New Delhi: India witnessed the second highest number of legitimate cybersecurity threats in the Asia-Pacific region after Australia, according to a report published in September by Cisco Systems Inc. It added that according to 27% of Indian respondents, the cost of a breach was less than $100,000, while a fifth pegged breach-led losses between $5 million and $10 million. Every single device that is on the network, at some point or the other, could be vulnerable, according to Venkat Krishnapur, vice president, engineering, and managing director of McAfee India.

Why are attacks increasing? Shrenik Bhayani, general manager, Kaspersky Lab (South Asia), believes it is difficult to assess the total amount of losses incurred by businesses in India because a lot of businesses “did give into the ransomware attacks as they did not have backups or strong cybersecurity teams to fight this attack". Not updating tools and strengthening infrastructure in time are other issues that Indian organisations have to address. “What is perhaps more alarming is the fact that many organisations across the country use pirated software to save on money, or have not upgraded their software and hardware in a very long time. This is exacerbated by the poor level of general cybersecurity awareness and the lack of proper security hygiene," says Sanjay Katkar, Joint Managing Director and Chief Technology Officer, Quick Heal Technologies.

A case in point is the WannaCry attack on ATMs in India, which according to Bhayani, was possible “because a majority of the ATMs worked on an outdated operating system" that became an easy target for the hackers. “The attacks have also increased because the tools enabling them are more easily available on the dark web. People can not only buy strains, but also hire hackers to carry out attacks," says Burgess Cooper, partner at Ernst and Young.

India faces 500,000 cybersecurity-related alerts daily and 39% of these alerts remain unattended due to lack of required skill sets: Cisco-

AI (artificial intelligence) can help organisations receive close to 350,000 suspicious samples daily, according to Krishnapur of McAfee. These are not legitimate pieces of malware, but things that just need to be analyzed and identified. He believes machine learning and AI “are perfect to do the analysis of large amount of data of this sort, because of the kind of deep learning and pattern recognition capabilities that they offer".

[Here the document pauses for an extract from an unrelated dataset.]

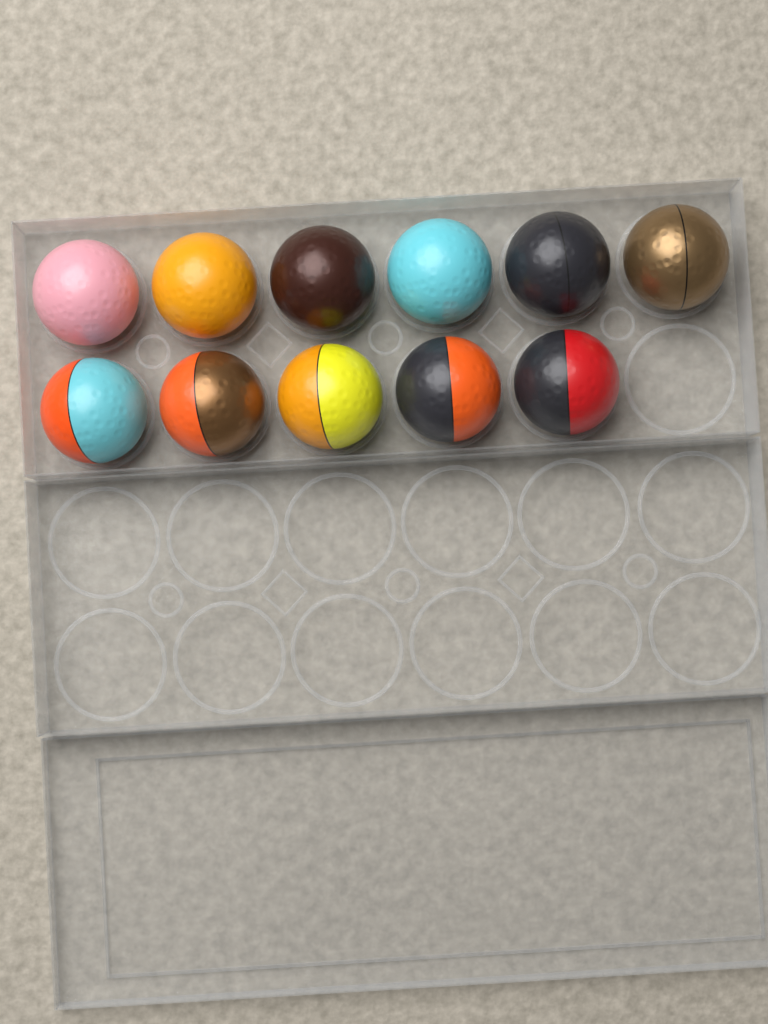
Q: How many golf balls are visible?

Strengthening security frameworks:

According to Cooper of EY, government agencies and companies are trying to create more awareness on cybersecurity through awareness programmes, risk assessment and ethical hacking. The Reserve Bank of India (RBI), for instance, introduced a cybersecurity framework for banks in August 2017, making periodic vulnerability tests and regular updation of security tools mandatory for all banks.

Consolidate vendors:

About 57% respondents of the Cisco survey citied above, said they were dependent on more than 10 security vendors, while 8% were working with over 50 vendors. Relying on different security products from different vendors, note Cisco security experts, makes updation complex and harder for security tools to detect threats.